→ **EXCERPT**:
+-------+

Greece has featured heavily in economic headlines in recent times, sadly for all the wrong reasons - a deep recession (GDP down 25% over the last six years), heavy unemployment (28%, while youth unemployment is almost 50%) and unsustainable public sector debt (180% of GDP). Moreover, there was even talk about a possible exit from the Eurozone and even the EU (Grexit – remember that?).
We can point to many factors that led to the current situation, but perhaps the single most important one has been the Greek public sector, which is not only huge, but also highly unproductive.
This doesn’t just mean the civil service, but also numerous state-owned companies in transportation, infrastructure and healthcare among other things. I had first-hand experience of working in such a company myself, as CEO of the Operating Company of Greek Railways.
As I discovered early in my tenure, Greek Railways was typical of many public sector companies in that its structural and governance issues were ignored for far too long, mainly due to a lack of political will and a strong resistance to change, especially by very powerful unions. As most of them operated as monopolies in their sectors, it was no surprise that the EU/IMF/ECB creditors highlighted the need for deep structural market reforms - including separating generation and distribution energy companies, enabling private utilities to enter the market and opening-up closed professions such as pharmacies and law firms.

+-------+

[Lens distortion estimation data]
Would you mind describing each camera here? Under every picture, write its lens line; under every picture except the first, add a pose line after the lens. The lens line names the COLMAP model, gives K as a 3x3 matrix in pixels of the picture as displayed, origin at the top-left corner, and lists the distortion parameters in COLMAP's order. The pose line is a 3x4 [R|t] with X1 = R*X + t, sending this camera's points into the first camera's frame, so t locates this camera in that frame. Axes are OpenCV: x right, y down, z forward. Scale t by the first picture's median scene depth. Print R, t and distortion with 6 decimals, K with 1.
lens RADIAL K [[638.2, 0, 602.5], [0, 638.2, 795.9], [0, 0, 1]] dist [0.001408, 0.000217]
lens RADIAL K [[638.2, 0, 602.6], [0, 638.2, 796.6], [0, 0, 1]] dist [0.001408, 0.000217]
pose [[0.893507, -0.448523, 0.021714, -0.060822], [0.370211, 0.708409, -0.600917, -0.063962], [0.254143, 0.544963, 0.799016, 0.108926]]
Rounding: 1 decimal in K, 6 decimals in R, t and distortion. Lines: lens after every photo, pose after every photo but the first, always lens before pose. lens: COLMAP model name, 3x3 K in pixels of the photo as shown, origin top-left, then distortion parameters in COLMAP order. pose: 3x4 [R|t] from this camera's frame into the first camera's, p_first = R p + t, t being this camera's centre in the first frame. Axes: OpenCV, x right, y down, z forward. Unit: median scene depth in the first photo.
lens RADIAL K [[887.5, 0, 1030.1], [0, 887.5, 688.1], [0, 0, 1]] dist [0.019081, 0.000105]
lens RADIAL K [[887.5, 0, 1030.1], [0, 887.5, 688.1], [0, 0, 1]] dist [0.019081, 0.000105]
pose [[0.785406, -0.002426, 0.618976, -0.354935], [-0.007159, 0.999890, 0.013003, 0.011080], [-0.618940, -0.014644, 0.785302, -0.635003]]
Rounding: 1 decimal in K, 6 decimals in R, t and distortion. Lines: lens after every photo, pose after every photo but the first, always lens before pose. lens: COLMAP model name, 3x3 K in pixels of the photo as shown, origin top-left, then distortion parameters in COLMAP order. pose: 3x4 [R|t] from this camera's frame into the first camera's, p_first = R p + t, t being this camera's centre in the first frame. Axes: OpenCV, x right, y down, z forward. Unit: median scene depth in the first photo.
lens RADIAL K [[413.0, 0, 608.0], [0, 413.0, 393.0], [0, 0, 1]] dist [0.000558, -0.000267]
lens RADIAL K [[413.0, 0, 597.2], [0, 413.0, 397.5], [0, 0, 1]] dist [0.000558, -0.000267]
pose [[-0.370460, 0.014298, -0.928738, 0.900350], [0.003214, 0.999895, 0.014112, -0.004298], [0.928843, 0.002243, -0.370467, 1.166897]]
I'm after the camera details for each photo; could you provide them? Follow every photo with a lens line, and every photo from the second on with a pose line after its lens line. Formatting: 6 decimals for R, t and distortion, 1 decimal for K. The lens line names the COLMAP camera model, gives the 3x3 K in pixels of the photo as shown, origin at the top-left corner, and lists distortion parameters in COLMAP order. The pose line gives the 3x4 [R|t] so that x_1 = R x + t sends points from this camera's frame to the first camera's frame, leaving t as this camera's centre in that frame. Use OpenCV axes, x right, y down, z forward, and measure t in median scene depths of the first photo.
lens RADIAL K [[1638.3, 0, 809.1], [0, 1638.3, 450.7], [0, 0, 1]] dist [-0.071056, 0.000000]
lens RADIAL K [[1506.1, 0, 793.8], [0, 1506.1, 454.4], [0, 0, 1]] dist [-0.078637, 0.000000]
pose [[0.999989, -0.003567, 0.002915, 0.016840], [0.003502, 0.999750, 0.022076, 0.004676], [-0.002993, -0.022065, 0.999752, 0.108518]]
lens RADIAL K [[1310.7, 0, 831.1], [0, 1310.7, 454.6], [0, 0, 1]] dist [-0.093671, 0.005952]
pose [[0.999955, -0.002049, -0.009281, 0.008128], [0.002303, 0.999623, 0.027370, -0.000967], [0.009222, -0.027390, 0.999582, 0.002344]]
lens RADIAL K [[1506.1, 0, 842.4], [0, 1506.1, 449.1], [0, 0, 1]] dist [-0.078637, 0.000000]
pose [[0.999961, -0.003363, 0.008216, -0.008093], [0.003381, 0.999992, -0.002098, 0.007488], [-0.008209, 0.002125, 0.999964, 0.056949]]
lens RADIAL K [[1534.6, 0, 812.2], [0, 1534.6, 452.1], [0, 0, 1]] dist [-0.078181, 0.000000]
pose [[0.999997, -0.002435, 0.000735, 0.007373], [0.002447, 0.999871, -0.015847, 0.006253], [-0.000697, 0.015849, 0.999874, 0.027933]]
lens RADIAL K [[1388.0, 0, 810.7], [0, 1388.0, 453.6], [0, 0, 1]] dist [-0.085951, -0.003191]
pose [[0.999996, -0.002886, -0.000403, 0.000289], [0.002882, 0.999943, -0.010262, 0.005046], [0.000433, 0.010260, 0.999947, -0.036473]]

+-------+

→ **EXERCISE REQUIREMENTS**:
**A.** In the piece on Greece's public sector, what role did the writer hold at Greek Railways?
**B.** Carry on the piece about Greece's public sector from its final sentence.

→ **ANSWERS GIVEN**:
**A.** CEO of the Operating Company of Greek Railways

**B.**
Some of these companies are currently being privatised in a dramatic effort by the state to reduce public debt as well as to improve current account balance. This raises the question of whether international businesses should consider investing in or acquiring these companies.
It’s a tough question, given that these companies are characterised by:
- An aging workforce lacking the skills needed to compete in today’s market place.
- Lack of leadership, especially by their government-appointed boards and senior managers.
- Lack of ownership, especially by their middle managers.
- Lack of performance management, as public sector jobs are for life...
- Poor governance, as boards are directly controlled by the political parties in power.
- Technophobia, as many have yet to embrace the internet and get on board the digital bus.
Coupled with the notorious Greek bureaucracy, it is hardly surprising that the privatisation programme has not progressed as fast as originally anticipated. However, some recently completed transactions (e.g. Cosco’s successful bid for the Port of Piraeus, or the sale of 14 Regional Airports to Fraport consortium) have indicated that there are some attractive investment opportunities to be captured.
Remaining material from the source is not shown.